Старик не выразил ни удивления, ни интереса.

— Возможно, вас удивляет мое посещение, — продолжал Кудрин, но старик остановил его.

— Прошу прощения. Будьте любезны присесть и великодушно извините, я только набью трубку. У меня привычка курить. Разрешите?

— О, пожалуйста, не стесняйтесь, — ответил в тон Кудрин, ведя игру на состязание в вежливости и предупредительности. И он сел на тяжелый дубовый стул, неподалеку от двери. Теми же бесшумными и по-молодому быстрыми шагами Шамурин вышел в соседнюю комнату. Кудрин имел время оглядеться.

Стены большой, запущенной комнаты с выцветшими обоями, не сменявшимися, видимо, много лет, были сплошь увешаны работами хозяина. Большинство из них были акварели, написанные широко, легкими и прозрачными тонами. Над пианино, против Кудрина, висел прекрасный, в полный рост, портрет женщины в бальном платье, своей мягкостью и расплывом напоминавший ему портреты Карьера. Эта расплывчатость контуров еще усиливалась слабым освещением простенка, и на холсте отчетливо выделялись только белые, точеные руки.
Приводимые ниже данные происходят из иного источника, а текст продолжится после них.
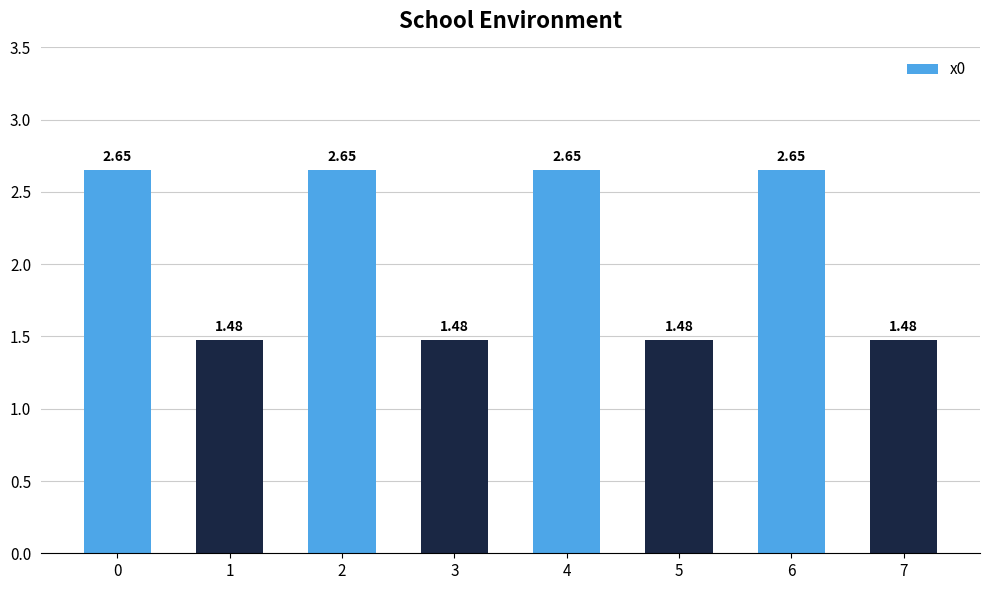

Approximately how many times larger is the value at 2 compared to 1?

1.8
Стена направо была заполнена рядом рисунков, угольных и акварельных набросков к уже знакомой гравюре. Их было около тридцати. Два или три изображали в разных вариантах пейзаж, остальные бесконечно повторяли фигуру и особенно лицо девушки. Один больше других привлек внимание Кудрина. На большом листе ватмана угольным карандашом быстро, нервно, с вдохновением было нарисовано лицо девушки, несколько крупнее натуральной величины. Видимо, художник стремился не столько к достижению сходства с оригиналом, сколько к передаче того выражения бесплодного ожидания и отчаяния, которое поразило Кудрина на выставке. Поразительной была сила лепки. Лицо буквально выходило из плоскости бумаги, казалось объемным. Вписанное в ватман крупными штрихами, лицо жило своей, самостоятельной жизнью, и от мучительного страдания, которое запечатлелось в каждой его черте, Кудрину стало не по себе. Он с усилием отвел взгляд от глаз девушки и тут же отметил, что рама обвита венком из хвои и креповой лентой. Внизу на раме была медная карточка с какой-то надписью. Кудрин привстал со стула, желая прочесть ее, по в эту минуту вернулся Шамурин, раскуривая на ходу старинную немецкую фаянсовую трубку.

— Чем могу служить? — повторил он, останавливаясь против Кудрина в той же позе со скрещенными руками.

— Видите ли… возможно, вы удивитесь, но я видел на выставке вашу гравюру. Она поразила и глубоко тронула меня. Я не говорю пустых комплиментов, это правда, — поспешил сказать Кудрин, увидев, что лоб художника пересекся хмурой вертикальной складкой. — Она поразила меня правдой и силой, давно мной не виденными. Я хотел приобрести ее, но кассирша сообщила, что гравюра не продается. Но я так заинтересован ею, что вот решил разыскать вас и просить: если вы не желаете расстаться с оригиналом, — оттиснуть для меня дубликат.